O Masp conseguiu patrocínio privado que lhe permitiu adquirir o prédio, garantir sua adaptação para uma escola de arte, abrangendo vários campos de atividade em nível de pós-graduação, área na qual o país é carente. Tudo sem apelar seja para incentivos da Lei Rouanet ou para desconto no Imposto de Renda.
Não há exemplo de doação de tal vulto para área cultural por entidades privadas. A única contrapartida pleiteada pelos doadores seria a vinculação do nome da empresa ao empreendimento por período de dez anos. Assinalava, no artigo, que a prevalecer o veto do Conpresp, o Masp teria de devolver os recursos obtidos, perdendo a única oportunidade de crescimento e ampliação.
A apelação apresentada ao próprio Conpresp não foi aceita, obrigando o Masp a entrar na Justiça para fazer prevalecer o que consideramos nosso direito. Na petição, feita pelo escritório do jurista Ives Gandra Martins, há a citação de trecho do manifesto publicado em 1887 no jornal "Le Temps", de Paris, sob o título "Protestation contre la tour de M. Eiffel", que vou me permitir transcrever a seguir em tradução livre.

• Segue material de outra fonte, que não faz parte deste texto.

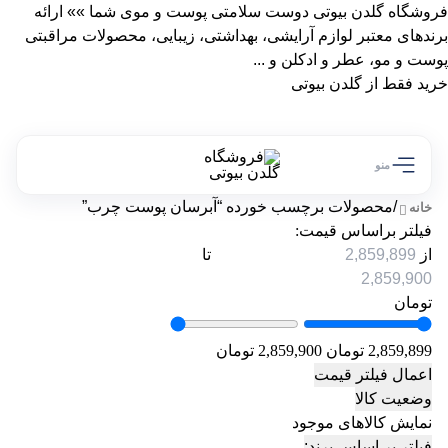
فروشگاه گلدن بیوتی دوست سلامتی پوست و موی شما »» ارائه
برندهای معتبر لوازم آرایشی، بهداشتی، زیبایی، محصولات مراقبتی
پوست و مو، عطر و ادکلن و ...
خرید فقط از گلدن بیوتی
منو
/
محصولات برچسب خورده “آبرسان پوست چرب”
خانه
فیلتر براساس قیمت:
از
تا
تومان
2,859,899 تومان
2,859,900 تومان
اعمال فیلتر قیمت
وضعیت کالا
نمایش کالاهای موجود
فیلتر بر اساس برند: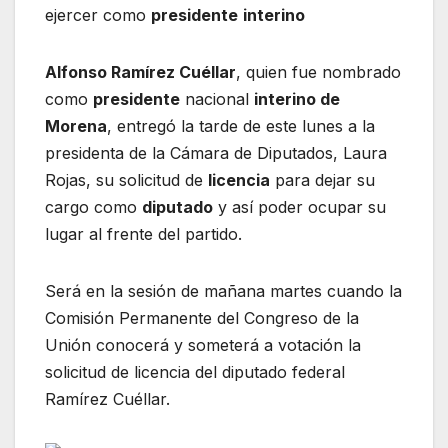
ejercer como
presidente
interino
Alfonso Ramírez Cuéllar
, quien fue nombrado
como
presidente
nacional
interino de
Morena
, entregó la tarde de este lunes a la
presidenta de la Cámara de Diputados, Laura
Rojas, su solicitud de
licencia
para dejar su
cargo como
diputado
y así poder ocupar su
lugar al frente del partido.
Será en la sesión de mañana martes cuando la
Comisión Permanente del Congreso de la
Unión conocerá y someterá a votación la
solicitud de licencia del diputado federal
Ramírez Cuéllar.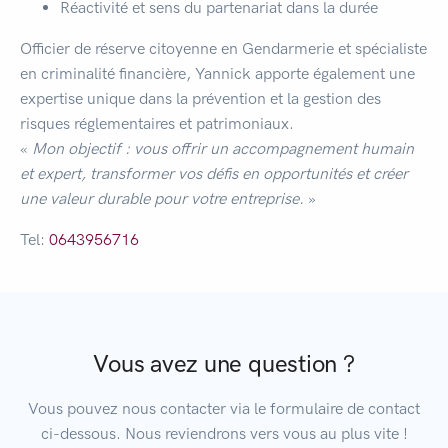
Réactivité et sens du partenariat dans la durée
Officier de réserve citoyenne en Gendarmerie et spécialiste
en criminalité financière, Yannick apporte également une
expertise unique dans la prévention et la gestion des
risques réglementaires et patrimoniaux.
«
Mon objectif : vous offrir un accompagnement humain
et expert, transformer vos défis en opportunités et créer
une valeur durable pour votre entreprise.
»
Tel:
0643956716
Vous avez une question ?
Vous pouvez nous contacter via le formulaire de contact
ci-dessous. Nous reviendrons vers vous au plus vite !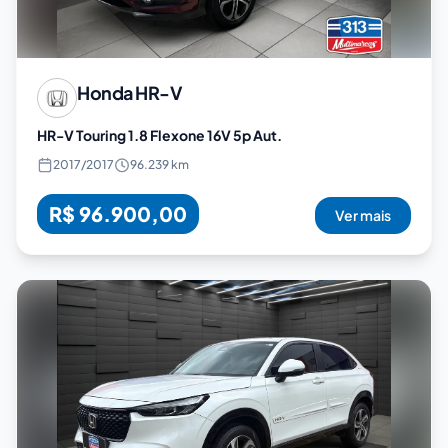
Honda
HR-V
HR-V Touring 1.8 Flexone 16V 5p Aut.
2017
/
2017
96.239 km
R$ 96.900,00
Ver mais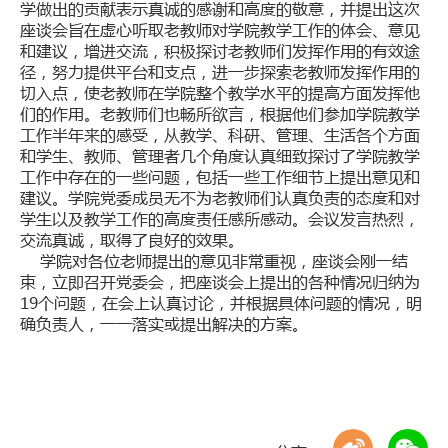
学做出的贡献表示真诚的感谢和高度的敬意，并提出这次
座谈会旨在虚心听取老教师对学院教学工作的体会、意见
和建议，增进交流，积极探讨老教师们发挥作用的有效途
径，努力提供平台和支点，进一步探索老教师发挥作用的
切入点，使老教师在学院整个教学水平的提高方面发挥他
们的作用。老教师们也畅所欲言，根据他们参加学院教学
工作半年来的感受，从教学、科研、管理、生活各个方面
和学生、教师、管理者几个角度认真细致探讨了学院教学
工作中存在的一些问题，包括一些工作细节上提出意见和
建议。学院党委成员无不为老教师们认真负责的态度和对
学生以及教学工作的高度责任感所感动。会议发言热烈，
交流真诚，取得了良好的效果。
学院对各位老师提出的意见非常重视，座谈会刚一结
束，立即召开党委会，把座谈会上提出的各种情况归纳为
19个问题，在会上认真讨论，并根据具体问题的情况，明
确负责人，一一落实或提出解决的方案。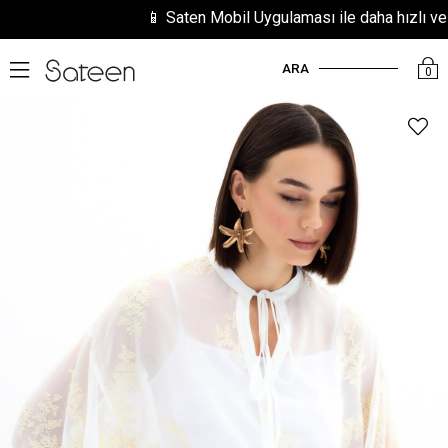
📱 Saten Mobil Uygulaması ile daha hızlı ve kol
ARA
0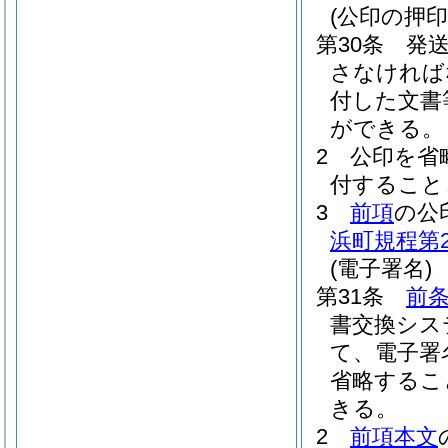
(公印の押印
第30条
発
さなければ
付した文書
ができる。
2
公印を省
付すること
3
前項
の公
浜町規程第2
(電子署名)
第31条
前
書交換シス
て、電子署
省略するこ
きる。
2
前項本文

"Nós, escritores, pintores, escultores, arquitetos amadores apaixonados pela beleza até aqui intacta de Paris, vimos protestar com todas as nossas forças, com toda a nossa indignação, em nome do bom gosto francês, ao qual não se está fazendo justiça, em nome da arte e da história francesa ameaçadas, contra a ereção, em pleno coração de nossa capital, da inútil e monstruosa torre Eiffel, que a língua ferina do povo, freqüentemente impregnada de bom senso e de espírito de justiça, já batizou de torre de Babel. A cidade de Paris vai associar-se, por período tão longo, às bizarras e mercantilistas idéias de um construtor de máquinas, para se enfeiar irreparavelmente e se desonrar?
"É suficiente, ademais, para que se renda conta do que antevemos, imaginar um instante uma torre vertiginosamente ridícula, dominando Paris, como uma negra e gigantesca chaminé de usina, humilhando com seu vulto bárbaro todos os nossos monumentos, amesquinhando toda nossa arquitetura, fazendo-os desaparecer. "Desse sonho absurdo, e durante 20 anos [quando se previa desmontar a torre], veremos se alongar sobre a cidade inteira, na qual freme o gênio de tantos séculos , como uma mancha de tinta, odiosa coluna de ferros aparafusados."
Completa Ives Gandra: ao contrário das apreciações e vaticínios então lançados, a torre Eiffel não conspurcou a arquitetura de Paris. Antes, tornou-se símbolo dessa maravilhosa cidade, recebendo por ano milhões de visitantes e sendo responsável por grande parte da receita municipal. Consta que Guy de Maupassant, grande opositor da torre Eiffel, defendia a sua demolição. Questionado sobre o hábito de freqüentemente almoçar no restaurante da torre respondia que era o único lugar em Paris em que podia olhar todo o horizonte sem o perigo de ver a torre Eiffel.
Existisse à época entidade com poder de veto como o nosso Conpresp, certamente a torre Eiffel não seria construída. Reitero o que disse no outro artigo. Espero, sinceramente, que a Justiça nos permita oferecer à cidade um novo atrativo turístico e possibilite ao Masp sua única oportunidade de ampliação e de importante contribuição para sua independência financeira.


ADIB D. JATENE, 77 anos, é professor emérito da Faculdade de Medicina da USP e presidente do Conselho Deliberativo do Masp.